MATCH_ALL_TOKENS - All tokens have to match.
MATCH_AT_LEAST_ONE_TOKEN - At least one token has to match.
MATCH_ONE_TOKEN_PHRASE_ONLY - Only has to match for one token phrases.
regexner.validpospattern regex null Regular expression pattern for matching POS tags.
regexner.noDefaultOverwriteLabels String null Comma-separated list of output types for which default NER labels are not overwritten. For these types, only if the matched expression has an NER type matching the specified overwriteableType for the regex will the NER type be overwritten.
regexner.verbose boolean false If true, turns on extra debugging messages.

Mapping files

The mapping file is a tab-delimited file.

The format of the default mapping file used by RegexNER is described in more detail on the Stanford NLP website.

The format and the output fields can be changed by specifying a different regexner.mapping.header.

For instance, if you wanted to mark “Stanford University” as having NER tag of “SCHOOL” and linked to “https://en.wikipedia.org/wiki/Stanford_University”, you can do so by adding normalized to the headers:

regexner.mapping.header=pattern,ner,normalized,overwrite,priority,group
# Not needed, but illustrate how to link a field to an annotation
regexner.mapping.field.normalized=edu.stanford.nlp.ling.CoreAnnotations$NormalizedNamedEntityTagAnnotation

Then you would have in your mapping file have entries such as:

Stanford University\tSCHOOL\thttps://en.wikipedia.org/wiki/Stanford_University

(In the above example, \t is used to indicate where a tab should occur.)

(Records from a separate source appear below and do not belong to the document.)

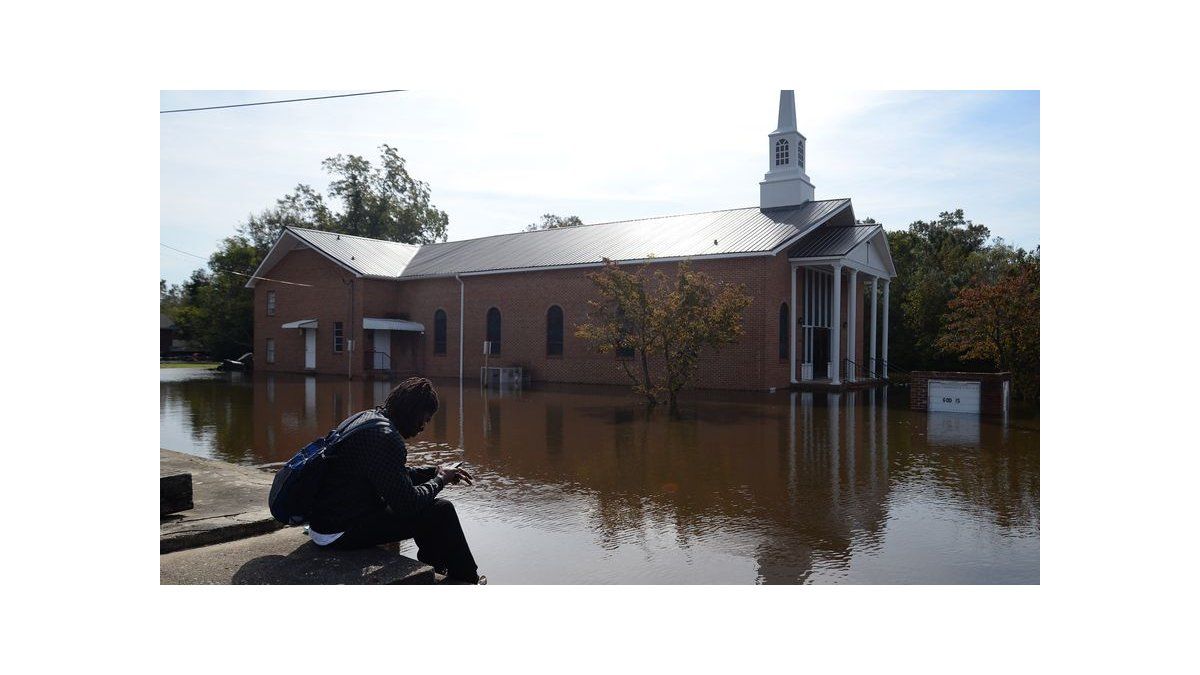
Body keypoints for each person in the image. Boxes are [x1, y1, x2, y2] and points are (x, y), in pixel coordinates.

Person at [307, 376, 484, 584]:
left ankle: (436, 570)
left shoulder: (369, 419)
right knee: (441, 511)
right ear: (413, 412)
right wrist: (440, 481)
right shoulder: (386, 438)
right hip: (339, 532)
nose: (423, 427)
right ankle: (467, 579)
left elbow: (390, 475)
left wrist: (434, 471)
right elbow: (407, 505)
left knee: (429, 506)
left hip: (324, 523)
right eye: (424, 419)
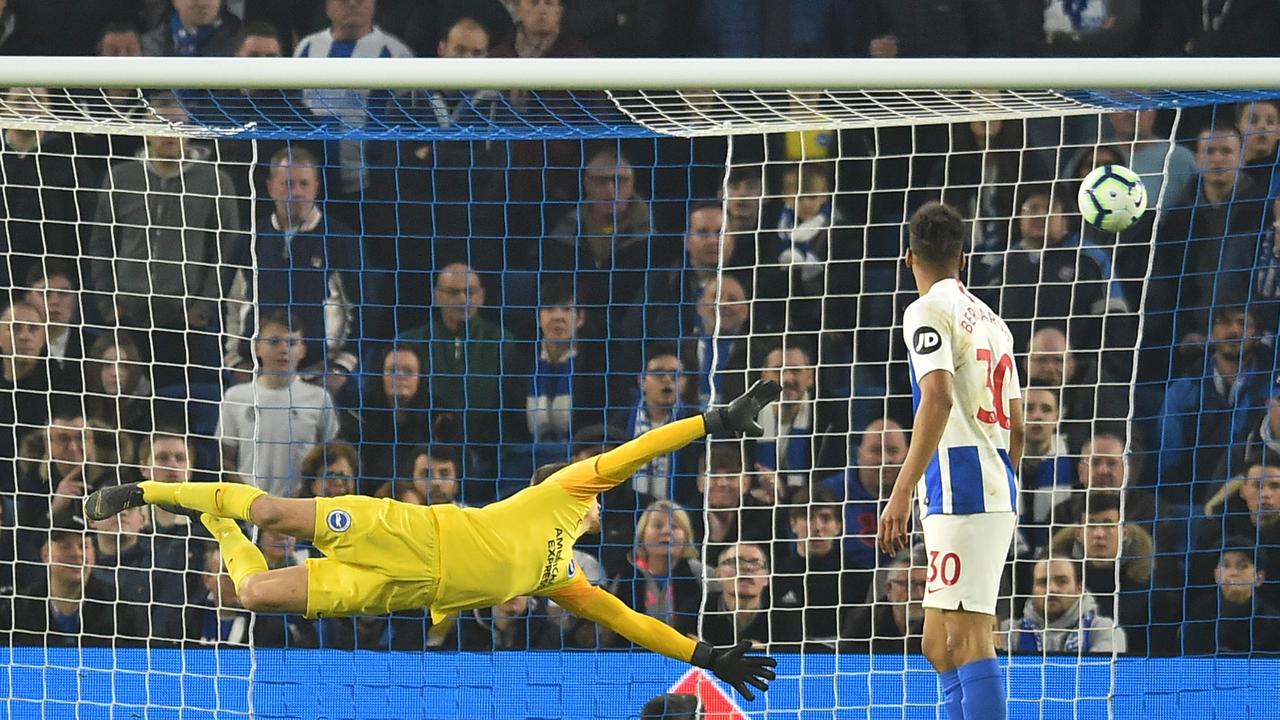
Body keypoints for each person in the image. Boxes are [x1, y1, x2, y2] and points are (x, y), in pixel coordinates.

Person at [86, 381, 783, 700]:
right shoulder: (563, 493)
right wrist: (713, 420)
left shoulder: (558, 578)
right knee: (274, 513)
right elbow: (636, 449)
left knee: (254, 590)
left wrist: (706, 653)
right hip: (400, 528)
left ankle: (212, 518)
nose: (608, 504)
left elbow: (625, 619)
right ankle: (150, 492)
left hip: (396, 588)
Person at [878, 202, 1023, 720]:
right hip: (978, 487)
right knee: (937, 645)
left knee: (968, 640)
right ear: (963, 256)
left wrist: (898, 491)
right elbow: (1019, 424)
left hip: (965, 488)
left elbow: (935, 397)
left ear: (908, 256)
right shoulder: (994, 321)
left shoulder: (924, 311)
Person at [218, 310, 341, 497]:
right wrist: (251, 498)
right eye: (274, 342)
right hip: (250, 509)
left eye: (292, 343)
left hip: (300, 507)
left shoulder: (319, 398)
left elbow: (328, 457)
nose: (284, 349)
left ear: (302, 350)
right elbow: (226, 460)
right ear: (257, 348)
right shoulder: (236, 396)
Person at [998, 557, 1127, 654]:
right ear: (1032, 589)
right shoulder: (1010, 631)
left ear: (1079, 589)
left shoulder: (1104, 630)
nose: (1052, 589)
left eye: (1062, 581)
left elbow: (1097, 680)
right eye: (1043, 582)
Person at [1181, 541, 1280, 655]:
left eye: (1243, 566)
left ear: (1259, 578)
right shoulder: (1200, 612)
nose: (1233, 573)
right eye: (1226, 565)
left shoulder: (1273, 621)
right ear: (1216, 575)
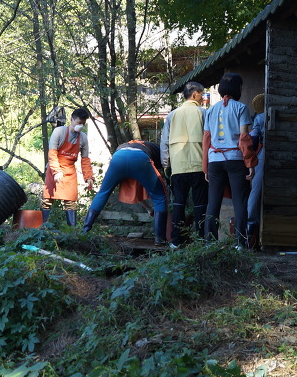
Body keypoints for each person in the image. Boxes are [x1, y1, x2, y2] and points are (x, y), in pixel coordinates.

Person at [202, 73, 257, 248]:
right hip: (235, 159)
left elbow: (206, 140)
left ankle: (209, 242)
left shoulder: (210, 110)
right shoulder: (241, 108)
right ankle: (239, 243)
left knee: (213, 202)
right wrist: (249, 163)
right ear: (237, 89)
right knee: (239, 201)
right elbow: (244, 138)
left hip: (214, 160)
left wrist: (205, 168)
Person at [81, 140, 169, 244]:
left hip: (118, 157)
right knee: (160, 197)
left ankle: (85, 231)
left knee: (103, 192)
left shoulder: (132, 145)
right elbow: (163, 166)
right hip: (139, 157)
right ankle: (160, 239)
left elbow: (135, 191)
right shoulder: (158, 151)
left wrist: (149, 209)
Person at [161, 81, 207, 247]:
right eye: (202, 94)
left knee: (179, 203)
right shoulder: (203, 113)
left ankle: (176, 240)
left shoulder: (172, 115)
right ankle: (201, 239)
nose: (203, 98)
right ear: (194, 94)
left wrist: (166, 164)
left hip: (178, 167)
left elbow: (164, 142)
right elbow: (208, 138)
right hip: (199, 164)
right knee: (200, 203)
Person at [42, 106, 95, 227]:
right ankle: (42, 229)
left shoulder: (83, 138)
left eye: (83, 123)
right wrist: (56, 171)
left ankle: (72, 232)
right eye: (79, 122)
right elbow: (52, 153)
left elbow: (85, 159)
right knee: (47, 200)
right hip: (54, 168)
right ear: (72, 120)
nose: (81, 125)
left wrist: (89, 177)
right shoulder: (59, 132)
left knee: (71, 202)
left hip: (70, 171)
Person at [246, 93, 267, 249]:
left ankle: (250, 225)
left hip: (264, 153)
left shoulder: (259, 118)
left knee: (255, 190)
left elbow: (252, 139)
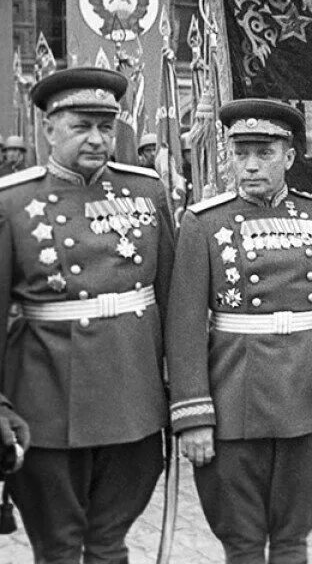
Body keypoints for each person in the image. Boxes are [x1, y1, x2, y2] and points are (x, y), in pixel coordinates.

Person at [166, 97, 312, 563]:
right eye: (241, 154)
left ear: (290, 156)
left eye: (265, 153)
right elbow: (184, 329)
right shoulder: (204, 224)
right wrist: (193, 418)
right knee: (241, 542)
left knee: (293, 538)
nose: (251, 166)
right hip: (235, 401)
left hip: (306, 399)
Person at [1, 67, 175, 562]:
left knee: (108, 542)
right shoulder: (14, 202)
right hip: (47, 406)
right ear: (49, 128)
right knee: (57, 547)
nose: (98, 139)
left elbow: (175, 303)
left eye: (106, 125)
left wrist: (184, 397)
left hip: (133, 400)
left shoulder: (147, 192)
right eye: (82, 126)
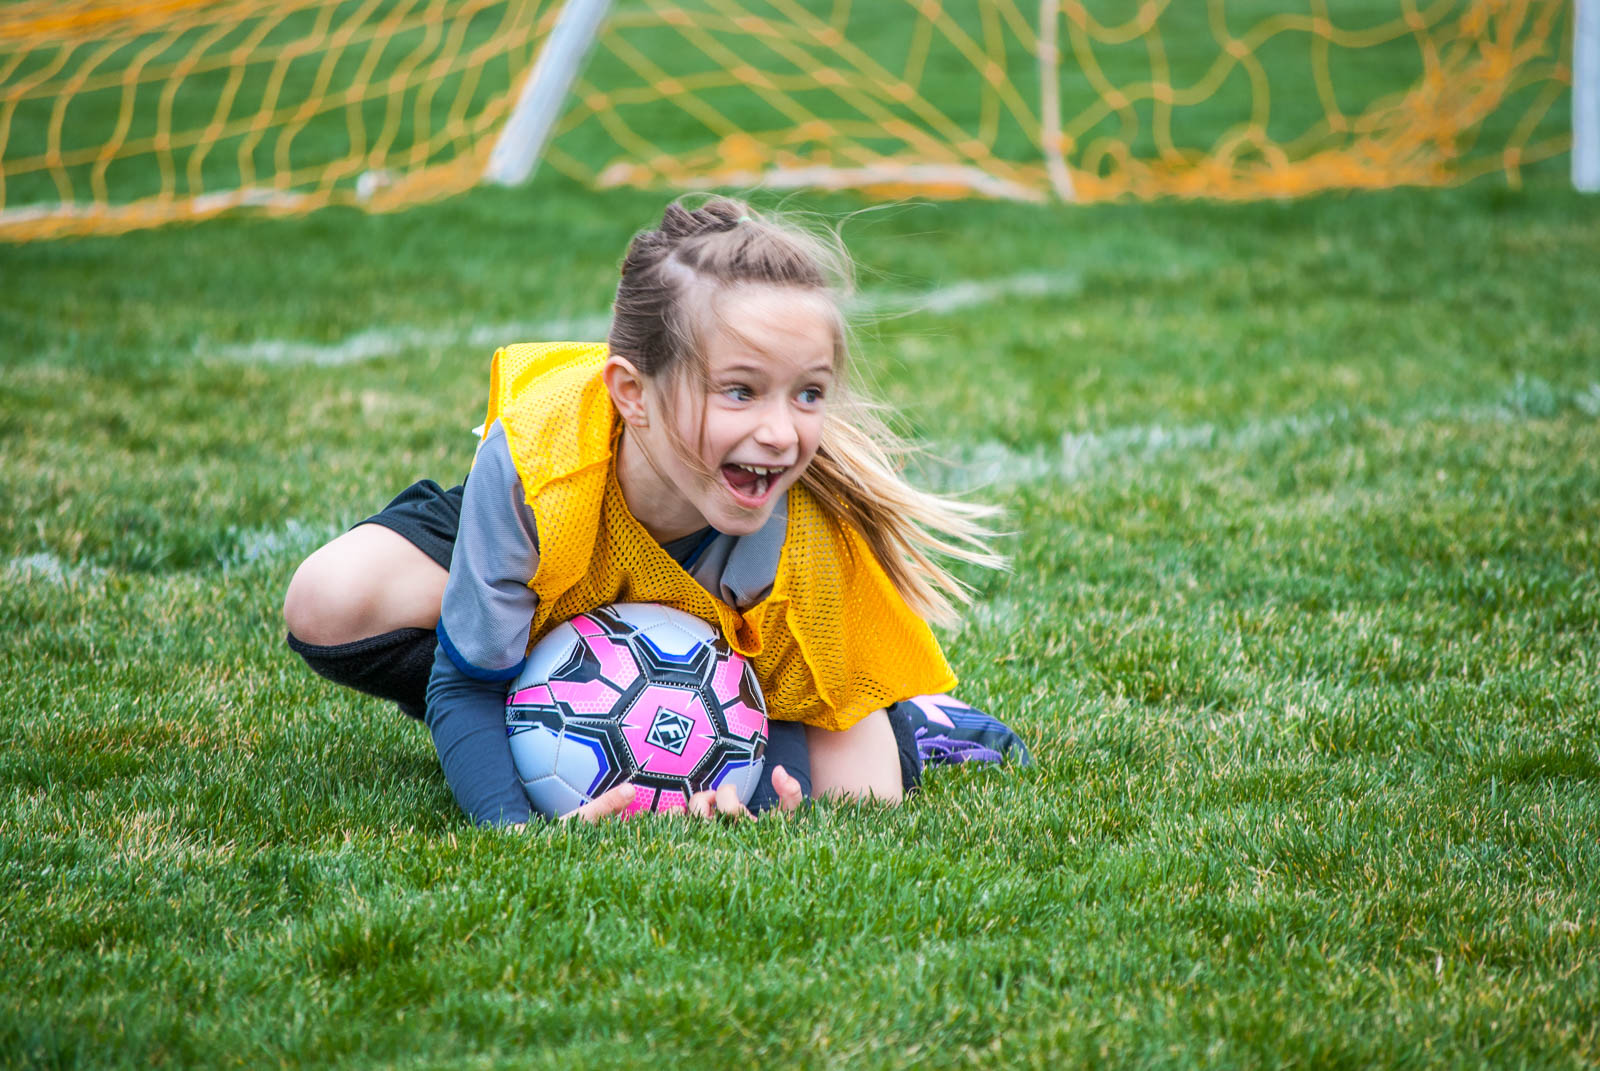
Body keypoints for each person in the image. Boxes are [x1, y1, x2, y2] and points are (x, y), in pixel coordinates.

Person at [282, 197, 1029, 827]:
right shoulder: (538, 463)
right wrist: (515, 826)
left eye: (808, 393)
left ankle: (918, 721)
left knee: (863, 799)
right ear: (632, 394)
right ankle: (545, 706)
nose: (781, 432)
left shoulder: (795, 524)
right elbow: (465, 681)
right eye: (740, 390)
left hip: (730, 644)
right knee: (330, 598)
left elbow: (781, 710)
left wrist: (754, 795)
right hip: (558, 568)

Note that the pattern field can be either

  • a sequence of regex over the token text, each separated by whitespace (matching “\s+”).
    Example: University of .*\tSCHOOL

or

  • a TokensRegex expression (marked by starting with “( “ and ending with “ )”.
    Example: ( /University/ /of/ [ {ner:LOCATION} ] )\tSCHOOL

    Using TokensRegex patterns allows for matching on other annotated fields such as POS or NER.